(Coordinate-based change data)

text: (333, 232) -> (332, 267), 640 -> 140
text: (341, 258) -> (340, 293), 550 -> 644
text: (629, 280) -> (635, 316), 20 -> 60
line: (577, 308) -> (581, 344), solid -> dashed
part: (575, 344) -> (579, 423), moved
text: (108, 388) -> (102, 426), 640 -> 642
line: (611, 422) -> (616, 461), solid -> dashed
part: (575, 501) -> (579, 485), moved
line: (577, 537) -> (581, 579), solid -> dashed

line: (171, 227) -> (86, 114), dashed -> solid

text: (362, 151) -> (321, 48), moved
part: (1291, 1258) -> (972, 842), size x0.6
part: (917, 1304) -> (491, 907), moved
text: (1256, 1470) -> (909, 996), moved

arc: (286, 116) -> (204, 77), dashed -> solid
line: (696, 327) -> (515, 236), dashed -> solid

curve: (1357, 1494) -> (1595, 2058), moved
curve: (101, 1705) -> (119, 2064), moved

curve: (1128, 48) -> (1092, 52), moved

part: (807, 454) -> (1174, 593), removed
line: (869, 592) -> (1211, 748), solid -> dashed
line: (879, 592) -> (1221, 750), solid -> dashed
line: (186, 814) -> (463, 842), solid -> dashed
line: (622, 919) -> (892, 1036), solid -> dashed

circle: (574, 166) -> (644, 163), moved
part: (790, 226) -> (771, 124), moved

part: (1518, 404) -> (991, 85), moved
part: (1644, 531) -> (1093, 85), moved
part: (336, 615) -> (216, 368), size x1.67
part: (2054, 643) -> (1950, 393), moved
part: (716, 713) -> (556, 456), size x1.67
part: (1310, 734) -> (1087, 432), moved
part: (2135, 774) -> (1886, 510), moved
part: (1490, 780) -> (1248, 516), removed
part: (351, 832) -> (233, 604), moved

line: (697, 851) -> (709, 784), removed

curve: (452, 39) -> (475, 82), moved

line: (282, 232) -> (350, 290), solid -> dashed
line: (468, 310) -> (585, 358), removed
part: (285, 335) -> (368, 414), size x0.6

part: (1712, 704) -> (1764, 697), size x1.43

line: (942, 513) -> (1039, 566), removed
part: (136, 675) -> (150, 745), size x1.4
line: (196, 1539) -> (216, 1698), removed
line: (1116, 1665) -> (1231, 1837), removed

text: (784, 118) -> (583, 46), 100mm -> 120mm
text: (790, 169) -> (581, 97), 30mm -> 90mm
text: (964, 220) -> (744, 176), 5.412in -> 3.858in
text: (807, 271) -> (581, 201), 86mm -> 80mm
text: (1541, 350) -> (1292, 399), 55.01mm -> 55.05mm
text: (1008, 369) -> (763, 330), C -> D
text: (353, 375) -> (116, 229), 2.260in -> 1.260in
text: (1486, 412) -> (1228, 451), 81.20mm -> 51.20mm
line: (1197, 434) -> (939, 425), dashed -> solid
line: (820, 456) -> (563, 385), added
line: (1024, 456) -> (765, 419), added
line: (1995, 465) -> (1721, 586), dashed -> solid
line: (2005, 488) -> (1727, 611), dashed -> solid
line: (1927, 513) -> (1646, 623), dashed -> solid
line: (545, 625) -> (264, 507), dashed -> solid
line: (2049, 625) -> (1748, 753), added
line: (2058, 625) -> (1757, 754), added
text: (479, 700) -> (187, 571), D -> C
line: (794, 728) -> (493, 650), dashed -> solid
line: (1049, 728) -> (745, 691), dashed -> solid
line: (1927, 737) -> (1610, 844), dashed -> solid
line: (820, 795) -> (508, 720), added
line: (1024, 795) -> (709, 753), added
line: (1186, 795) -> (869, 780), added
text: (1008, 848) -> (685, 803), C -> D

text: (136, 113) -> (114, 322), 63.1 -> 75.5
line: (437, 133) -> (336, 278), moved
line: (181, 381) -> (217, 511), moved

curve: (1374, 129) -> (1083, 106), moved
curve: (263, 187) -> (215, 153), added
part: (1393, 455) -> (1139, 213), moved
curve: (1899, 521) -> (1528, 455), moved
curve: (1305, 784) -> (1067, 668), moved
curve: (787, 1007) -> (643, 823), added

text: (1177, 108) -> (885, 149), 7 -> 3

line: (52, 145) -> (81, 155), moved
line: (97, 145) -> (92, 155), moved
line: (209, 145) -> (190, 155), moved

**TASK DIRECTIONS**
If a line of the data above holds the string "size", count it, then state only the total.

**EXERCISE OUTPUT**
6